(Bloomberg) Russian oil giant Rosneft PJSC warned of an impending shortfall in supply as global producers increasingly channel funds into a “hasty” energy transition.“The world risks a severe deficit of oil and gas,” Rosneft Chief Executive Officer Igor Sechin said Saturday at the St. Petersburg International Economic Forum. “The world consumes oil, but isn’t ready to invest in it.”His comments echo those of Russian Deputy Prime Minister Alexander Novak, who this week rejected calls for a rapid shift away from oil and gas, saying starving the industry of investment would harm the global economy. But fossil-fuel producers are facing mounting pressure to switch to cleaner forms of energy as governments step up efforts to prevent damaging climate change.“It shouldn’t be about rejecting oil, but about rejecting crude from environmentally unfriendly projects,” Sechin said on an energy panel that also included BP Plc CEO Bernard Looney and Glencore Plc boss Ivan Glasenberg. “Oil consumption will continue to grow despite a relative drop in its share in the global energy mix.”The discussion comes in the wake of a controversial road map published in May by the International Energy Agency, which urged an end to new oil and gas investments to avert disastrous climate change. The report was dismissed by petrostates Saudi Arabia and Russia, with Novak warning of skyrocketing prices. Sechin said it will still take decades to develop economically efficient green technologies.
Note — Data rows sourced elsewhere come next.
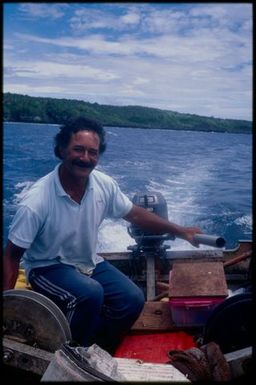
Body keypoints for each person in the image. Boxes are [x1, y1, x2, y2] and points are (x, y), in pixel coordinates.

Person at [4, 117, 203, 353]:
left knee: (132, 298)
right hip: (47, 267)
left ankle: (97, 350)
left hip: (87, 263)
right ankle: (67, 353)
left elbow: (136, 214)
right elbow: (11, 255)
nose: (85, 158)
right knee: (90, 293)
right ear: (61, 150)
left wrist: (180, 231)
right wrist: (7, 307)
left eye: (93, 152)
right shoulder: (36, 202)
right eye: (78, 149)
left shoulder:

“Some ecologists and politicians urge for a hasty energy transition, yet it requires an unrealistically fast launch of renewable energy sources and faces issues with storage, ensuring reliability and stability of power generation,” he said at the forum.
Instead, oil and gas producers must allocate sufficient funds to avoid further depleting resources that are already dwindling in many regions and threatening the future stability of supply, he said.
“Based on existing estimates, about $17 trillion should be invested in the global oil and gas sector to support current output levels until 2040,” the CEO said. “That’s about a third of all global energy investments.”